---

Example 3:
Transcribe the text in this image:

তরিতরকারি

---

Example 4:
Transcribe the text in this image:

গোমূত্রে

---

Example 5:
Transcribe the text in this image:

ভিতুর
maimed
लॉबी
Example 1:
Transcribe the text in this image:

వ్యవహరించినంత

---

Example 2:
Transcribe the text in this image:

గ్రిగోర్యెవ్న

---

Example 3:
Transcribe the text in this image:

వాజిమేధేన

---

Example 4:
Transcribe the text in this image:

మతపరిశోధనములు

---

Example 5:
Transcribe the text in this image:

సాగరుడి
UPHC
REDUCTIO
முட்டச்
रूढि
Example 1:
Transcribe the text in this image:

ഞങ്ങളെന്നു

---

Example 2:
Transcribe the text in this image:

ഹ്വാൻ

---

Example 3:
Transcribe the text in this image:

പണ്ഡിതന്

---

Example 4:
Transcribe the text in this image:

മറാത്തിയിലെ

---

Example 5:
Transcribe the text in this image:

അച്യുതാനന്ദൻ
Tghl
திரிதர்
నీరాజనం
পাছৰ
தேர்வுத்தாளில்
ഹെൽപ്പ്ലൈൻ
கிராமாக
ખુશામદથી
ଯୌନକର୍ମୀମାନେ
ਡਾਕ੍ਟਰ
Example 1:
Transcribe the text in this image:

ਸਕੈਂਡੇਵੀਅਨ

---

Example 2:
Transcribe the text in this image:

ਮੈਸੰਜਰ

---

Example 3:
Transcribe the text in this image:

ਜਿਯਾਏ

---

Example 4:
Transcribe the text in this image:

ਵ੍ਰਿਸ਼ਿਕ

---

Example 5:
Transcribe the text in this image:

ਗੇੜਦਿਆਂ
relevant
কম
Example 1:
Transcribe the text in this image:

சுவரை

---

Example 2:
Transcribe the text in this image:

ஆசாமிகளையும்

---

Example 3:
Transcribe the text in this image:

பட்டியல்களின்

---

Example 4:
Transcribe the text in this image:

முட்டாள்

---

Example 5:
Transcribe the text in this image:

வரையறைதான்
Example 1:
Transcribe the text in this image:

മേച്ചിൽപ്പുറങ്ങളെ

--------------------------------------------------

WORK TASK :: Retype the data in full, precisely as given.

REPLY ::
---

Example 3:
Transcribe the text in this image:

তরিতরকারি

---

Example 4:
Transcribe the text in this image:

গোমূত্রে

---

Example 5:
Transcribe the text in this image:

ভিতুর
maimed
लॉबी
Example 1:
Transcribe the text in this image:

వ్యవహరించినంత

---

Example 2:
Transcribe the text in this image:

గ్రిగోర్యెవ్న

---

Example 3:
Transcribe the text in this image:

వాజిమేధేన

---

Example 4:
Transcribe the text in this image:

మతపరిశోధనములు

---

Example 5:
Transcribe the text in this image:

సాగరుడి
UPHC
REDUCTIO
முட்டச்
रूढि
Example 1:
Transcribe the text in this image:

ഞങ്ങളെന്നു

---

Example 2:
Transcribe the text in this image:

ഹ്വാൻ

---

Example 3:
Transcribe the text in this image:

പണ്ഡിതന്

---

Example 4:
Transcribe the text in this image:

മറാത്തിയിലെ

---

Example 5:
Transcribe the text in this image:

അച്യുതാനന്ദൻ
Tghl
திரிதர்
నీరాజనం
পাছৰ
தேர்வுத்தாளில்
ഹെൽപ്പ്ലൈൻ
கிராமாக
ખુશામદથી
ଯୌନକର୍ମୀମାନେ
ਡਾਕ੍ਟਰ
Example 1:
Transcribe the text in this image:

ਸਕੈਂਡੇਵੀਅਨ

---

Example 2:
Transcribe the text in this image:

ਮੈਸੰਜਰ

---

Example 3:
Transcribe the text in this image:

ਜਿਯਾਏ

---

Example 4:
Transcribe the text in this image:

ਵ੍ਰਿਸ਼ਿਕ

---

Example 5:
Transcribe the text in this image:

ਗੇੜਦਿਆਂ
relevant
কম
Example 1:
Transcribe the text in this image:

சுவரை

---

Example 2:
Transcribe the text in this image:

ஆசாமிகளையும்

---

Example 3:
Transcribe the text in this image:

பட்டியல்களின்

---

Example 4:
Transcribe the text in this image:

முட்டாள்

---

Example 5:
Transcribe the text in this image:

வரையறைதான்
Example 1:
Transcribe the text in this image:

മേച്ചിൽപ്പുറങ്ങളെ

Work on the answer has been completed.